A hefty contingent of SEIU 1199 members turned out at St. Vincent Charity Medical Center today to protest the hospital’s decision to discontinue inpatient and emergency room services in November. That decision will eliminate the jobs of 1,000 frontline healthcare workers, in addition to making it more challenging for nearby residents, who are primarily people of color and of low to moderate economic status, to obtain vital health care services.
St. Vincent has long been known for providing care to low-income residents and for its substance abuse and mental health programs. Those programs, along with ER and inpatient services will cease on November 15, according to the hospital’s September 14 announcement.
That news was just the latest in a string of such announcements in Greater Cleveland and around the country. University Heights announced this spring that it would shutter similar services at its community hospitals in Bedford and Richmond Heights.

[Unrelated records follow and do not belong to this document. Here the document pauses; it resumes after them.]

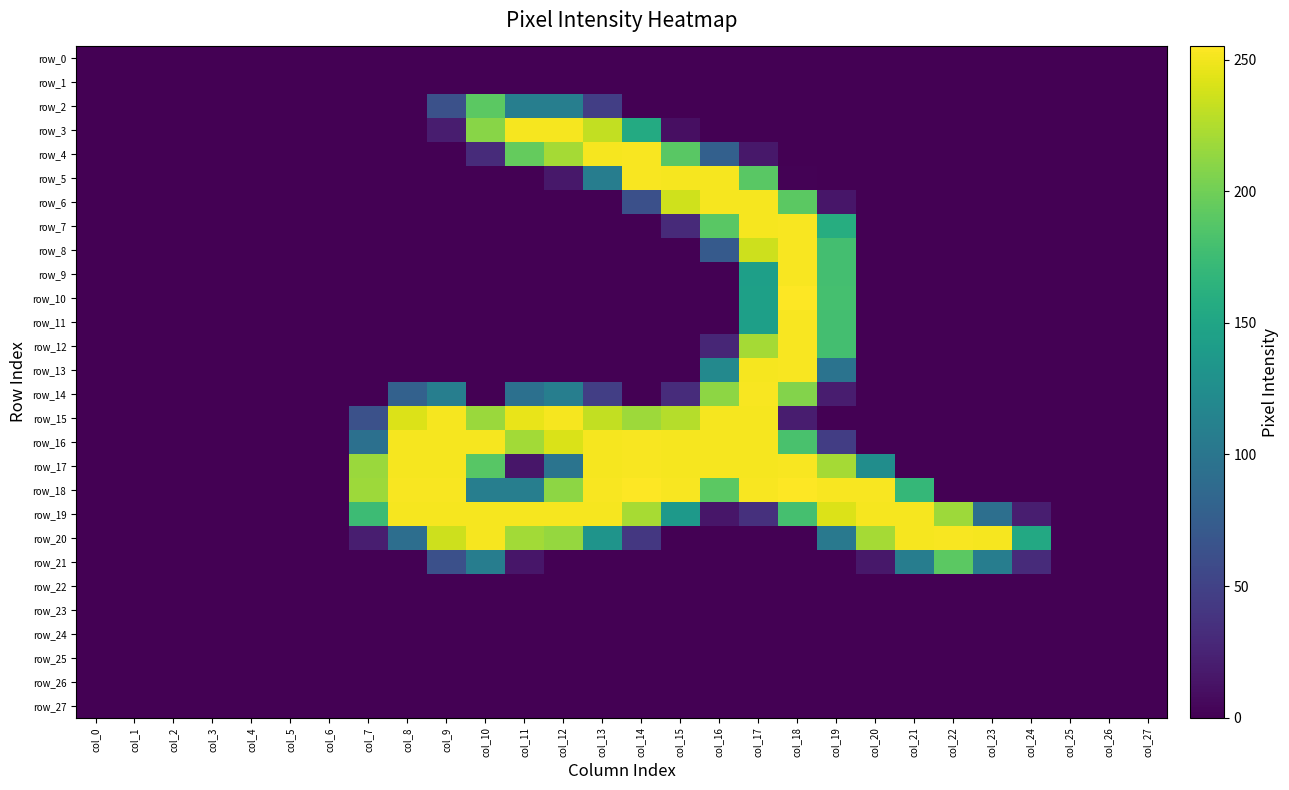

Reading left to right, extract all data points from this chart.

row_0: col_0=0	col_1=0	col_2=0	col_3=0	col_4=0	col_5=0	col_6=0	col_7=0	col_8=0	col_9=0	col_10=0	col_11=0	col_12=0	col_13=0	col_14=0	col_15=0	col_16=0	col_17=0	col_18=0	col_19=0	col_20=0	col_21=0	col_22=0	col_23=0	col_24=0	col_25=0	col_26=0	col_27=0
row_1: col_0=0	col_1=0	col_2=0	col_3=0	col_4=0	col_5=0	col_6=0	col_7=0	col_8=0	col_9=0	col_10=0	col_11=0	col_12=0	col_13=0	col_14=0	col_15=0	col_16=0	col_17=0	col_18=0	col_19=0	col_20=0	col_21=0	col_22=0	col_23=0	col_24=0	col_25=0	col_26=0	col_27=0
row_2: col_0=0	col_1=0	col_2=0	col_3=0	col_4=0	col_5=0	col_6=0	col_7=0	col_8=0	col_9=63	col_10=191	col_11=109	col_12=109	col_13=47	col_14=0	col_15=0	col_16=0	col_17=0	col_18=0	col_19=0	col_20=0	col_21=0	col_22=0	col_23=0	col_24=0	col_25=0	col_26=0	col_27=0
row_3: col_0=0	col_1=0	col_2=0	col_3=0	col_4=0	col_5=0	col_6=0	col_7=0	col_8=0	col_9=20	col_10=210	col_11=252	col_12=252	col_13=232	col_14=156	col_15=10	col_16=0	col_17=0	col_18=0	col_19=0	col_20=0	col_21=0	col_22=0	col_23=0	col_24=0	col_25=0	col_26=0	col_27=0
row_4: col_0=0	col_1=0	col_2=0	col_3=0	col_4=0	col_5=0	col_6=0	col_7=0	col_8=0	col_9=0	col_10=31	col_11=195	col_12=221	col_13=252	col_14=253	col_15=190	col_16=78	col_17=16	col_18=0	col_19=0	col_20=0	col_21=0	col_22=0	col_23=0	col_24=0	col_25=0	col_26=0	col_27=0
row_5: col_0=0	col_1=0	col_2=0	col_3=0	col_4=0	col_5=0	col_6=0	col_7=0	col_8=0	col_9=0	col_10=0	col_11=0	col_12=16	col_13=108	col_14=253	col_15=252	col_16=252	col_17=190	col_18=1	col_19=0	col_20=0	col_21=0	col_22=0	col_23=0	col_24=0	col_25=0	col_26=0	col_27=0
row_6: col_0=0	col_1=0	col_2=0	col_3=0	col_4=0	col_5=0	col_6=0	col_7=0	col_8=0	col_9=0	col_10=0	col_11=0	col_12=0	col_13=0	col_14=62	col_15=237	col_16=252	col_17=252	col_18=191	col_19=15	col_20=0	col_21=0	col_22=0	col_23=0	col_24=0	col_25=0	col_26=0	col_27=0
row_7: col_0=0	col_1=0	col_2=0	col_3=0	col_4=0	col_5=0	col_6=0	col_7=0	col_8=0	col_9=0	col_10=0	col_11=0	col_12=0	col_13=0	col_14=0	col_15=30	col_16=190	col_17=252	col_18=253	col_19=159	col_20=0	col_21=0	col_22=0	col_23=0	col_24=0	col_25=0	col_26=0	col_27=0
row_8: col_0=0	col_1=0	col_2=0	col_3=0	col_4=0	col_5=0	col_6=0	col_7=0	col_8=0	col_9=0	col_10=0	col_11=0	col_12=0	col_13=0	col_14=0	col_15=0	col_16=72	col_17=236	col_18=253	col_19=179	col_20=0	col_21=0	col_22=0	col_23=0	col_24=0	col_25=0	col_26=0	col_27=0
row_9: col_0=0	col_1=0	col_2=0	col_3=0	col_4=0	col_5=0	col_6=0	col_7=0	col_8=0	col_9=0	col_10=0	col_11=0	col_12=0	col_13=0	col_14=0	col_15=0	col_16=0	col_17=144	col_18=253	col_19=179	col_20=0	col_21=0	col_22=0	col_23=0	col_24=0	col_25=0	col_26=0	col_27=0
row_10: col_0=0	col_1=0	col_2=0	col_3=0	col_4=0	col_5=0	col_6=0	col_7=0	col_8=0	col_9=0	col_10=0	col_11=0	col_12=0	col_13=0	col_14=0	col_15=0	col_16=0	col_17=145	col_18=255	col_19=180	col_20=0	col_21=0	col_22=0	col_23=0	col_24=0	col_25=0	col_26=0	col_27=0
row_11: col_0=0	col_1=0	col_2=0	col_3=0	col_4=0	col_5=0	col_6=0	col_7=0	col_8=0	col_9=0	col_10=0	col_11=0	col_12=0	col_13=0	col_14=0	col_15=0	col_16=0	col_17=144	col_18=253	col_19=179	col_20=0	col_21=0	col_22=0	col_23=0	col_24=0	col_25=0	col_26=0	col_27=0
row_12: col_0=0	col_1=0	col_2=0	col_3=0	col_4=0	col_5=0	col_6=0	col_7=0	col_8=0	col_9=0	col_10=0	col_11=0	col_12=0	col_13=0	col_14=0	col_15=0	col_16=27	col_17=221	col_18=253	col_19=179	col_20=0	col_21=0	col_22=0	col_23=0	col_24=0	col_25=0	col_26=0	col_27=0
row_13: col_0=0	col_1=0	col_2=0	col_3=0	col_4=0	col_5=0	col_6=0	col_7=0	col_8=0	col_9=0	col_10=0	col_11=0	col_12=0	col_13=0	col_14=0	col_15=0	col_16=120	col_17=252	col_18=253	col_19=97	col_20=0	col_21=0	col_22=0	col_23=0	col_24=0	col_25=0	col_26=0	col_27=0
row_14: col_0=0	col_1=0	col_2=0	col_3=0	col_4=0	col_5=0	col_6=0	col_7=0	col_8=79	col_9=109	col_10=0	col_11=94	col_12=109	col_13=47	col_14=0	col_15=32	col_16=212	col_17=253	col_18=208	col_19=20	col_20=0	col_21=0	col_22=0	col_23=0	col_24=0	col_25=0	col_26=0	col_27=0
row_15: col_0=0	col_1=0	col_2=0	col_3=0	col_4=0	col_5=0	col_6=0	col_7=63	col_8=242	col_9=252	col_10=217	col_11=247	col_12=252	col_13=232	col_14=218	col_15=227	col_16=252	col_17=252	col_18=20	col_19=0	col_20=0	col_21=0	col_22=0	col_23=0	col_24=0	col_25=0	col_26=0	col_27=0
row_16: col_0=0	col_1=0	col_2=0	col_3=0	col_4=0	col_5=0	col_6=0	col_7=94	col_8=252	col_9=252	col_10=252	col_11=220	col_12=241	col_13=252	col_14=253	col_15=252	col_16=252	col_17=252	col_18=182	col_19=46	col_20=0	col_21=0	col_22=0	col_23=0	col_24=0	col_25=0	col_26=0	col_27=0
row_17: col_0=0	col_1=0	col_2=0	col_3=0	col_4=0	col_5=0	col_6=0	col_7=217	col_8=252	col_9=252	col_10=189	col_11=15	col_12=98	col_13=252	col_14=253	col_15=252	col_16=252	col_17=252	col_18=253	col_19=221	col_20=125	col_21=0	col_22=0	col_23=0	col_24=0	col_25=0	col_26=0	col_27=0
row_18: col_0=0	col_1=0	col_2=0	col_3=0	col_4=0	col_5=0	col_6=0	col_7=218	col_8=253	col_9=253	col_10=109	col_11=109	col_12=212	col_13=253	col_14=255	col_15=253	col_16=191	col_17=253	col_18=255	col_19=253	col_20=253	col_21=170	col_22=0	col_23=0	col_24=0	col_25=0	col_26=0	col_27=0
row_19: col_0=0	col_1=0	col_2=0	col_3=0	col_4=0	col_5=0	col_6=0	col_7=175	col_8=252	col_9=252	col_10=252	col_11=252	col_12=252	col_13=252	col_14=222	col_15=138	col_16=15	col_17=35	col_18=180	col_19=242	col_20=252	col_21=252	col_22=218	col_23=93	col_24=21	col_25=0	col_26=0	col_27=0
row_20: col_0=0	col_1=0	col_2=0	col_3=0	col_4=0	col_5=0	col_6=0	col_7=21	col_8=92	col_9=236	col_10=252	col_11=220	col_12=215	col_13=132	col_14=41	col_15=0	col_16=0	col_17=0	col_18=0	col_19=103	col_20=221	col_21=252	col_22=253	col_23=252	col_24=154	col_25=0	col_26=0	col_27=0
row_21: col_0=0	col_1=0	col_2=0	col_3=0	col_4=0	col_5=0	col_6=0	col_7=0	col_8=0	col_9=62	col_10=108	col_11=15	col_12=0	col_13=0	col_14=0	col_15=0	col_16=0	col_17=0	col_18=0	col_19=0	col_20=16	col_21=108	col_22=191	col_23=108	col_24=31	col_25=0	col_26=0	col_27=0
row_22: col_0=0	col_1=0	col_2=0	col_3=0	col_4=0	col_5=0	col_6=0	col_7=0	col_8=0	col_9=0	col_10=0	col_11=0	col_12=0	col_13=0	col_14=0	col_15=0	col_16=0	col_17=0	col_18=0	col_19=0	col_20=0	col_21=0	col_22=0	col_23=0	col_24=0	col_25=0	col_26=0	col_27=0
row_23: col_0=0	col_1=0	col_2=0	col_3=0	col_4=0	col_5=0	col_6=0	col_7=0	col_8=0	col_9=0	col_10=0	col_11=0	col_12=0	col_13=0	col_14=0	col_15=0	col_16=0	col_17=0	col_18=0	col_19=0	col_20=0	col_21=0	col_22=0	col_23=0	col_24=0	col_25=0	col_26=0	col_27=0
row_24: col_0=0	col_1=0	col_2=0	col_3=0	col_4=0	col_5=0	col_6=0	col_7=0	col_8=0	col_9=0	col_10=0	col_11=0	col_12=0	col_13=0	col_14=0	col_15=0	col_16=0	col_17=0	col_18=0	col_19=0	col_20=0	col_21=0	col_22=0	col_23=0	col_24=0	col_25=0	col_26=0	col_27=0
row_25: col_0=0	col_1=0	col_2=0	col_3=0	col_4=0	col_5=0	col_6=0	col_7=0	col_8=0	col_9=0	col_10=0	col_11=0	col_12=0	col_13=0	col_14=0	col_15=0	col_16=0	col_17=0	col_18=0	col_19=0	col_20=0	col_21=0	col_22=0	col_23=0	col_24=0	col_25=0	col_26=0	col_27=0
row_26: col_0=0	col_1=0	col_2=0	col_3=0	col_4=0	col_5=0	col_6=0	col_7=0	col_8=0	col_9=0	col_10=0	col_11=0	col_12=0	col_13=0	col_14=0	col_15=0	col_16=0	col_17=0	col_18=0	col_19=0	col_20=0	col_21=0	col_22=0	col_23=0	col_24=0	col_25=0	col_26=0	col_27=0
row_27: col_0=0	col_1=0	col_2=0	col_3=0	col_4=0	col_5=0	col_6=0	col_7=0	col_8=0	col_9=0	col_10=0	col_11=0	col_12=0	col_13=0	col_14=0	col_15=0	col_16=0	col_17=0	col_18=0	col_19=0	col_20=0	col_21=0	col_22=0	col_23=0	col_24=0	col_25=0	col_26=0	col_27=0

In each instance the removal of critical care services most seriously affects people with modest or fewer resources: working class and poor people, who are disproportionately African American.
SEIU 1199 executives accused the hospital’s top officials of hypocrisy, callousness and hypocrisy in a prepared statement accompanying the release. 1199 Executive Vice President Samara Knight said the hospital’s top brass “are responsible for throwing [nearly 1,000] workers out on the street without a penny to help them transition into a new job, while they sit back cashing in their ginormous paychecks. She said this was done after the hospital “took over $11 million dollars in Covid-Relief funds to keep the hospital open.”

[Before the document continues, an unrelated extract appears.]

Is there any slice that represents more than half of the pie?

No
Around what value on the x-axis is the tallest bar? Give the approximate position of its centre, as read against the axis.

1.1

”The hospital claims to operate in the name of God and the executives act like the devil,” said Becky Williams, President of SEIU 1199. She accused St. Vincent executives of handpicking “who would be granted severance pay and turned their backs on some of the lowest paid employees. … Deciding to give some workers a severance, while others are thrown out to starve is unconscionable and will be met with great resistance.”
At today’s protest action, SEIU 1199 called on elected officials, community leaders, and residents in the surrounding community to join the union’s demand that top-level leaders at St. Vincent “take care of those who have kept St. Vincent running.”